Suicide bomber kills Afghan police chief, German troops

28th May 2011, Comments 0 comments

The police commander for Northern Afghanistan and two German soldiers were among six people killed Saturday in a suicide bombing at a provincial governor's office, officials said.

The attacker struck shortly after a meeting at the office regarding security in Taloqan, the capital of Takhar province, had finished. The Taliban claimed responsibility in what was its latest example of high-profile target selection.

The police chief, General Mohammed Daoud Daoud, was a key figure in Afghanistan's recent history. A former military commander of Ahmad Shah Massoud's Northern Alliance, he oversaw the siege of Kunduz, the final major battle of the US-led invasion that followed the September 11 attacks in 2001.

A former deputy interior minister, when he was the top counter-narcotics official in Afghanistan, Daoud had accused the Taliban of profiting from the opium trade by forging an alliance with drug smugglers and taxing farmers.

He also served at one point as governor of Takhar, reportedly at the request of the British, who considered him the country's cleanest governor.

The commander of NATO forces for northern Afghanistan, German general Markus Kneip, survived Saturday's attack, suffering slight injuries, defence minister Thomas de Maiziere, who confirmed the two fatalities, told reporters in Berlin.

Three other German troops were wounded, he said.

A provincial government spokesman said four Afghans, including General Daoud, were killed and that the governor Abdul Jabar Taqwa was wounded.

Qutbuddin Kamal, a senior aide to the governor, confirmed that Daoud had been killed. "At the end of the meeting, when we wanted to leave, a suicide bomber waiting in the corridor blew himself up," he said.

According to Zemarai Bashary, spokesman for the interior ministry, 12 people were wounded.

An ISAF spokesman confirmed that it had troops among the victims, while not specifying their nationality or whether they had been killed or injured.

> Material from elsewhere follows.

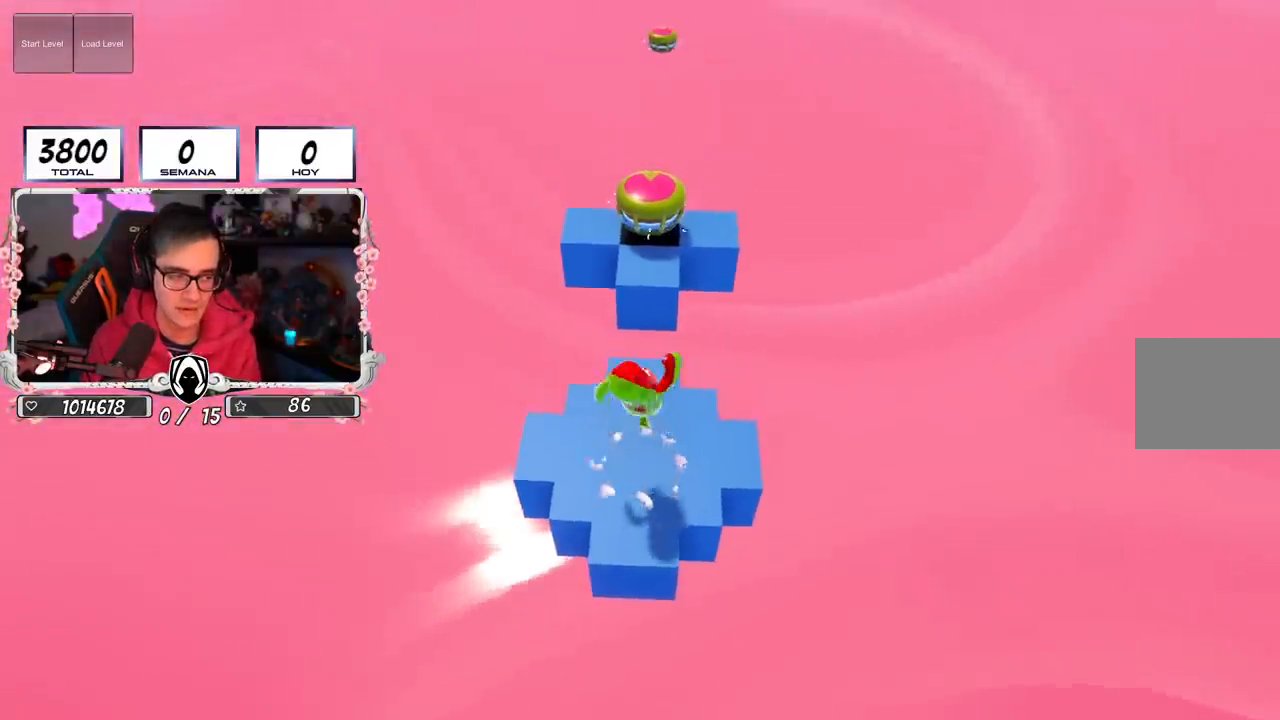
{"buttons": [], "left_stick": "center", "right_stick": "center", "events": []}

"The chief of the northern regional command was inside the building and survived the attack," the spokesman told AFP, referring to Kneip.

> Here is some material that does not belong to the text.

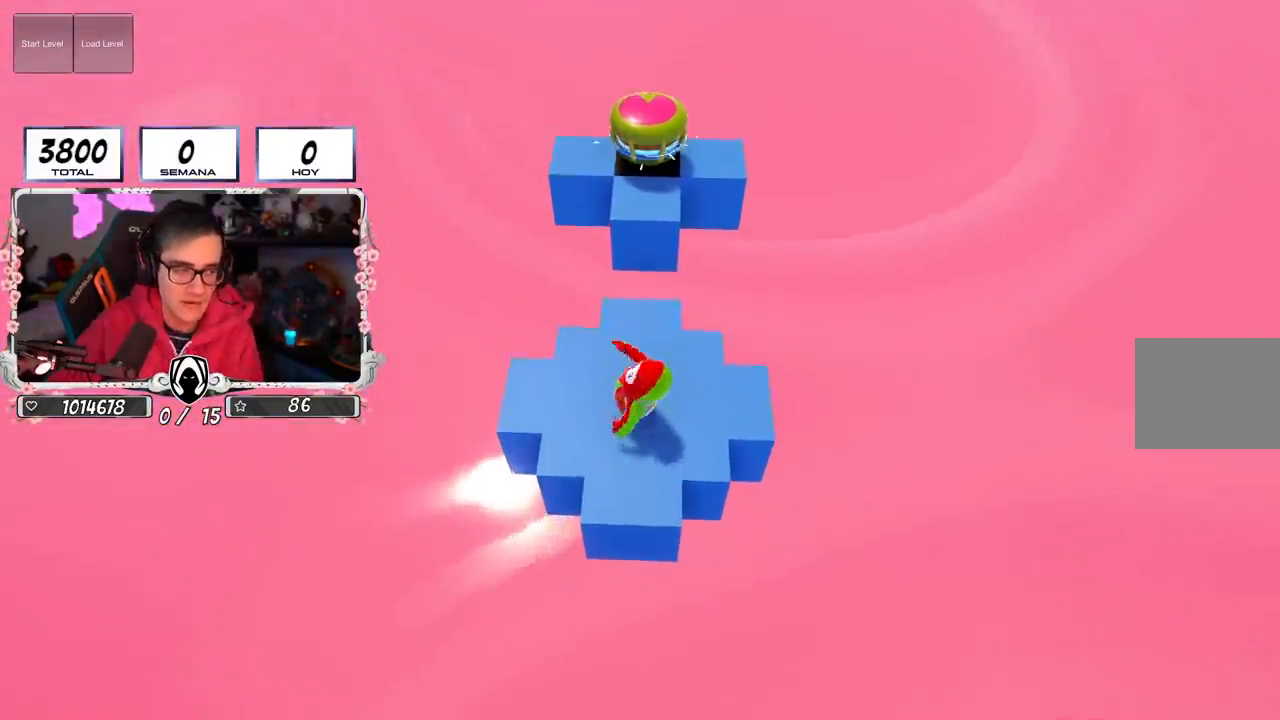
{"buttons": ["CROSS"], "left_stick": "up", "right_stick": "center", "events": [[467, "CROSS", "down"], [467, "left_stick", "up"]]}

Daoud was appointed chief of police for northern Afghanistan last year.

Earlier, he had been part of the Afghan mujahedeen fighting against occupying Soviet troops.

The Taliban has been fighting an insurgency against the government in Kabul and its Western allies since it was ousted from power a decade ago.

"One of our mujahedeen carried out the attack inside the Takhar governor's complex during a meeting about security," Zabihullah Mujahid, a Taliban spokesman, told AFP.

"Most (of the participants) were killed, including General Daoud Daoud, who was chairing the meeting, the chief of police (for Takhar province)" and German and American soldiers, he said.

Takhar is normally a relatively quiet part of the insurgency-wracked country, although earlier this month 12 people were killed in Taloqan when police opened fire on 2,000 demonstrators protesting against a NATO raid.

Neighbouring Kunduz province has become a Taliban bastion in recent years, and has seen an increase in the frequency of insurgent assaults.

Daoud's killing comes two months before international troops are due to start handing over control of security to local forces and withdraw from the country, a process due to be completed by 2014.

The past week has seen a series of similar suicide attacks or bombings. Eight US soldiers were killed Thursday in two successive blasts in the southern city of Kandahar, the spiritual hub of the Taliban, in one of the worst such incidents in months.

This month's killing of Al-Qaeda leader Osama bin Laden by US troops in Pakistan has led to calls for the process of handing control to Afghan forces to be speeded up.

Afghan President Hamid Karzai on Saturday reiterated an order to his defence minister to prevent "unilateral operations" by foreign troops and move to bring "special operations and night raids" under local forces' control.

There are currently around 130,000 international troops, around two-thirds from the United States, stationed in Afghanistan.